Selon la théologie de la prospérité, la foi n’est pas le fruit de l’initiative de Dieu résultant d’un acte de la volonté mais c’est le fruit de la volonté humaine dirigée vers Dieu.
Toute théologie qui considère la foi comme moyen d’acquérir des richesses matérielles plutôt qu’un moyen de justification devant Dieu doit, au mieux, être déclarée inadéquate.
5. La prière est un moyen pour forcer Dieu à accorder la prospérité.
Pour les prédicateurs de l’évangile de la prospérité, « vous ne possédez pas parce que vous ne demandez pas » (Jacques 4:2). Ils encouragent leurs auditeurs à demander à Dieu de réussir dans tous les domaines de leur vie. Creflo Dollar écrit que « Si on prie en croyant qu’on a reçu l’exaucement, Dieu est obligé d’exaucer nos prières… C’est la clé pour obtenir des résultats en tant que chrétien. »

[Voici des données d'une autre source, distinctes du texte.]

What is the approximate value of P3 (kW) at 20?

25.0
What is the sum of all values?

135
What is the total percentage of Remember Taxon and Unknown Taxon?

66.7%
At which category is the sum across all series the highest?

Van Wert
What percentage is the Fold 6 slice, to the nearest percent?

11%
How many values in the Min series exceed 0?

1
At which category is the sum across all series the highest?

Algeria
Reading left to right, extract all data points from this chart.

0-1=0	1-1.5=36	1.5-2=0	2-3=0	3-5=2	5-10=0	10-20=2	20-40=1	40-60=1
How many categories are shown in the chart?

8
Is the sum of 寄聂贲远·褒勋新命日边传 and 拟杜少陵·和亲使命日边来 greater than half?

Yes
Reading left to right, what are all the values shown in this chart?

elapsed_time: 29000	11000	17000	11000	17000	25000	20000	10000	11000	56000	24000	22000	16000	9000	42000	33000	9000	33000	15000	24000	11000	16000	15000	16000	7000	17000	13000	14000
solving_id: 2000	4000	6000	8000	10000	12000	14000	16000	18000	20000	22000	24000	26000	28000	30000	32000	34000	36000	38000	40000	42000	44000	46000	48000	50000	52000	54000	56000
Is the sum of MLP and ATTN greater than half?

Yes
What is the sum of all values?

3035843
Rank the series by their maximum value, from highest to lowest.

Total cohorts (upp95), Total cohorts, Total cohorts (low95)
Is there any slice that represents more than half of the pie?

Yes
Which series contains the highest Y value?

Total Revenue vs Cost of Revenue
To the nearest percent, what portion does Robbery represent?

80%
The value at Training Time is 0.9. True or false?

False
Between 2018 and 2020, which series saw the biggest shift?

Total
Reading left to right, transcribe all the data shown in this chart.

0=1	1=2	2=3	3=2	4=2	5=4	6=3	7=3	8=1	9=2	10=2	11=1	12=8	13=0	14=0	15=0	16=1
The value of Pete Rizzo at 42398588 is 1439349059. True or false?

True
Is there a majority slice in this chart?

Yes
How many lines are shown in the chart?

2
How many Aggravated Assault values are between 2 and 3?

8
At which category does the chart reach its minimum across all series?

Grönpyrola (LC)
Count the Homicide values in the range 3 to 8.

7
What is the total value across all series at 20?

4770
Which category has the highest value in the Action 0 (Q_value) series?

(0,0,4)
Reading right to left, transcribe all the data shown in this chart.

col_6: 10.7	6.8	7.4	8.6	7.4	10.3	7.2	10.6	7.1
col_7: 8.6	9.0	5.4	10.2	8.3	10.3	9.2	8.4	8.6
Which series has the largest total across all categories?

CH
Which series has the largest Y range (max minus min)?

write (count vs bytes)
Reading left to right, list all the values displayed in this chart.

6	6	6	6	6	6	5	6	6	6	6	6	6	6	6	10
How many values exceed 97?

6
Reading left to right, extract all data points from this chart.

Prier pour que Dieu nous accorde des bénédictions à titre personnel n’est pas fondamentalement mauvais, mais l’évangile de la prospérité met un accent démesuré sur l’homme. Ainsi, la prière devient un moyen pour forcer Dieu à donner ce à quoi chacun aspire. La prière est alors centrée sur l’homme, et non sur Dieu. Il est étonnant de constater combien ces prédicateurs oublient la deuxième partie du verset de Jacques : « Quand vous demandez, vous ne recevez pas parce que vous demandez mal, dans le but de satisfaire vos passions » (Jacques 4:3). Dieu ne répond pas aux requêtes égoïstes qui déshonorent son nom.
Il est évident que nous devons faire connaître à Dieu toutes nos requêtes (Ph 4 :6), mais l’évangile de la prospérité met un accent si fort sur les désirs de l’homme qu’il peut en résulter des prières égoïstes, creuses, superficielles qui ne glorifieront pas Dieu. Cette façon de percevoir la prière, associée à ce qui a été dit plus haut de la foi, pourrait faire croire que l’on peut manipuler Dieu. Essayer serait bien futile ! Que l’on est loin du « Que ta volonté soit faite. »
Dieu ne répond pas aux requêtes égoïstes qui déshonorent son nom.
Un faux évangile
A la lumière des Écritures, l’évangile de la prospérité est fondamentalement faux.
La relation entre l’homme et Dieu est perçue d’une manière complètement erronée. Autrement dit, si l’évangile de la prospérité est vrai, la grâce devient obsolète, Dieu n’a plus d’importance, et l’homme devient la mesure de toute chose. Que ce soit pour l’Alliance conclue avec Abraham, le sacrifice de Christ, les dons, la foi ou encore la prière, la relation qui existe entre Dieu et l’homme est définie comme un échange de bons procédés, une sorte de donnant-donnant. En 1990, James Goff écrit dans Christianity Today que Dieu est « réduit à un simple groom cosmique pourvoyant aux besoins et désirs de sa création. »
Cette façon de percevoir la relation qui existe entre Dieu et l’homme est profondément inadéquate et va à l’encontre de ce que dit la Bible.